Data records
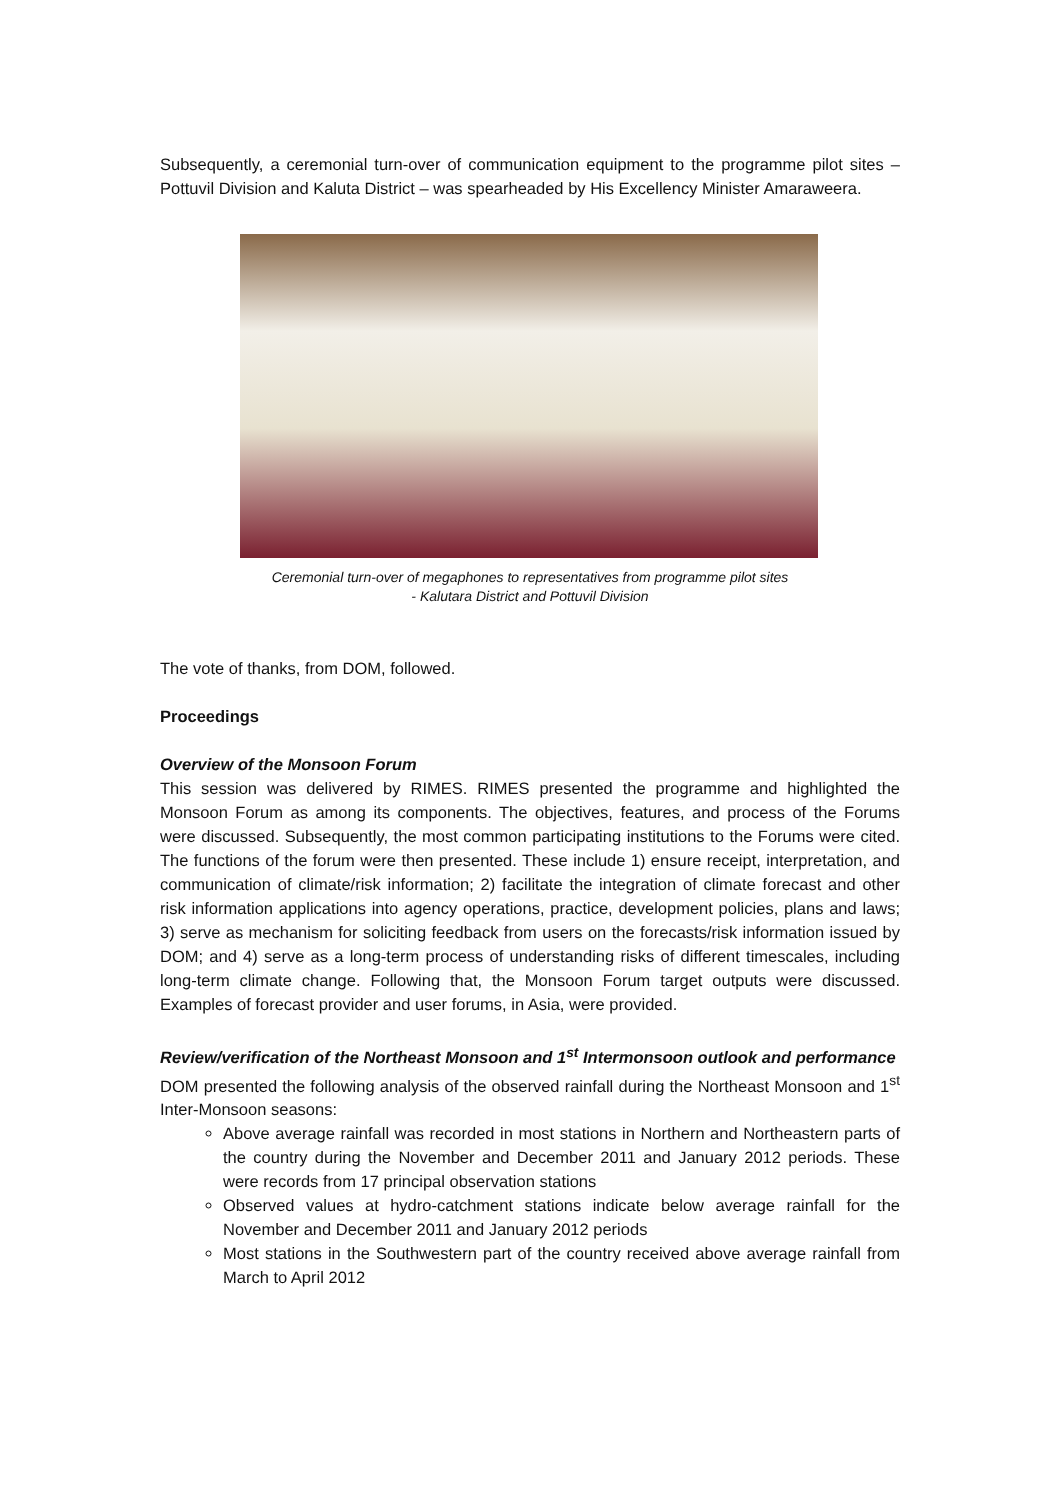Subsequently, a ceremonial turn-over of communication equipment to the programme pilot sites – Pottuvil Division and Kaluta District – was spearheaded by His Excellency Minister Amaraweera.
Ceremonial turn-over of megaphones to representatives from programme pilot sites
- Kalutara District and Pottuvil Division
The vote of thanks, from DOM, followed.
Proceedings
Overview of the Monsoon Forum
This session was delivered by RIMES. RIMES presented the programme and highlighted the Monsoon Forum as among its components. The objectives, features, and process of the Forums were discussed. Subsequently, the most common participating institutions to the Forums were cited. The functions of the forum were then presented. These include 1) ensure receipt, interpretation, and communication of climate/risk information; 2) facilitate the integration of climate forecast and other risk information applications into agency operations, practice, development policies, plans and laws; 3) serve as mechanism for soliciting feedback from users on the forecasts/risk information issued by DOM; and 4) serve as a long-term process of understanding risks of different timescales, including long-term climate change. Following that, the Monsoon Forum target outputs were discussed. Examples of forecast provider and user forums, in Asia, were provided.
Review/verification of the Northeast Monsoon and 1<sup>st</sup> Intermonsoon outlook and performance
DOM presented the following analysis of the observed rainfall during the Northeast Monsoon and 1<sup>st</sup> Inter-Monsoon seasons:
Above average rainfall was recorded in most stations in Northern and Northeastern parts of the country during the November and December 2011 and January 2012 periods. These were records from 17 principal observation stations
Observed values at hydro-catchment stations indicate below average rainfall for the November and December 2011 and January 2012 periods
Most stations in the Southwestern part of the country received above average rainfall from March to April 2012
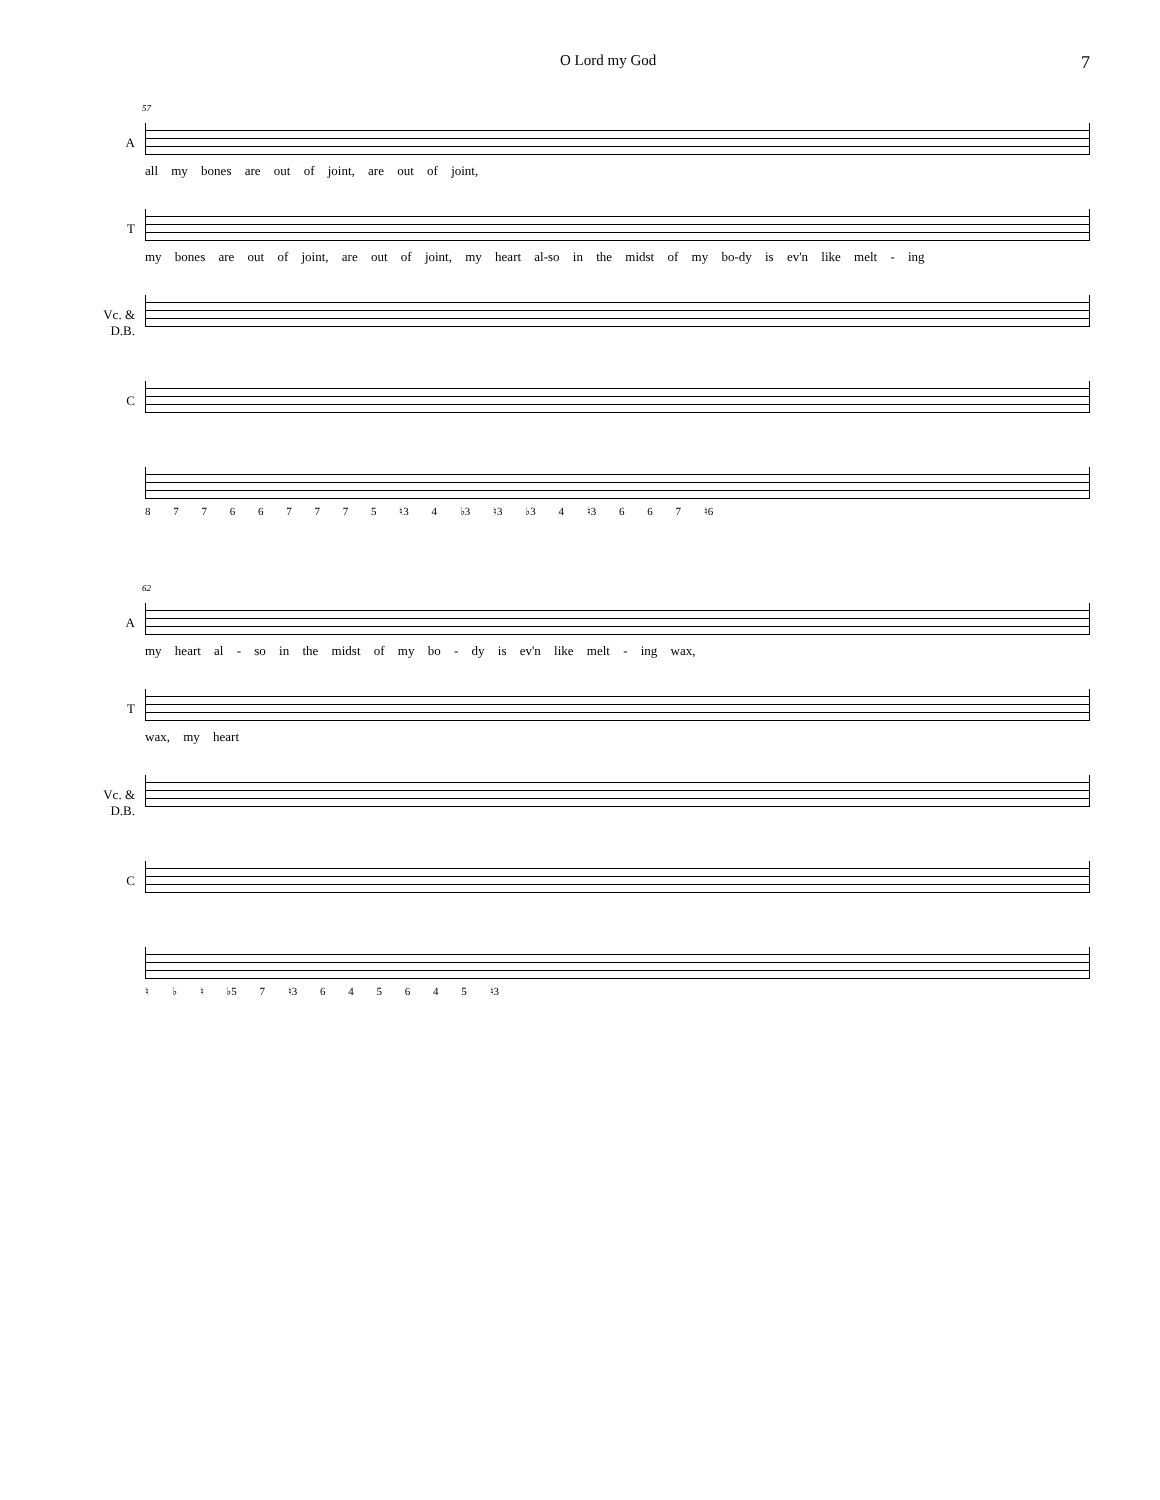O Lord my God 7
57
A
all my bones are out of joint, are out of joint,
T
my bones are out of joint, are out of joint, my heart al-so in the midst of my bo-dy is ev'n like melt - ing
Vc. &
D.B.
C
8 7 7 6 6 7 7 7 5 ♮3 4 ♭3 ♮3 ♭3 4 ♮3 6 6 7 ♮6
62
A
my heart al - so in the midst of my bo - dy is ev'n like melt - ing wax,
T
wax, my heart
Vc. &
D.B.
C
♮ ♭ ♮ ♭5 7 ♮3 6 4 5 6 4 5 ♮3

_WORK TASK_.
Omit the pictures. Print, word for word, the lines from the beginning of the entries above through the line that holds "Overview of the Monsoon Forum".

_ANSWER AREA_.
Subsequently, a ceremonial turn-over of communication equipment to the programme pilot sites – Pottuvil Division and Kaluta District – was spearheaded by His Excellency Minister Amaraweera.
Ceremonial turn-over of megaphones to representatives from programme pilot sites
- Kalutara District and Pottuvil Division
The vote of thanks, from DOM, followed.
Proceedings
Overview of the Monsoon Forum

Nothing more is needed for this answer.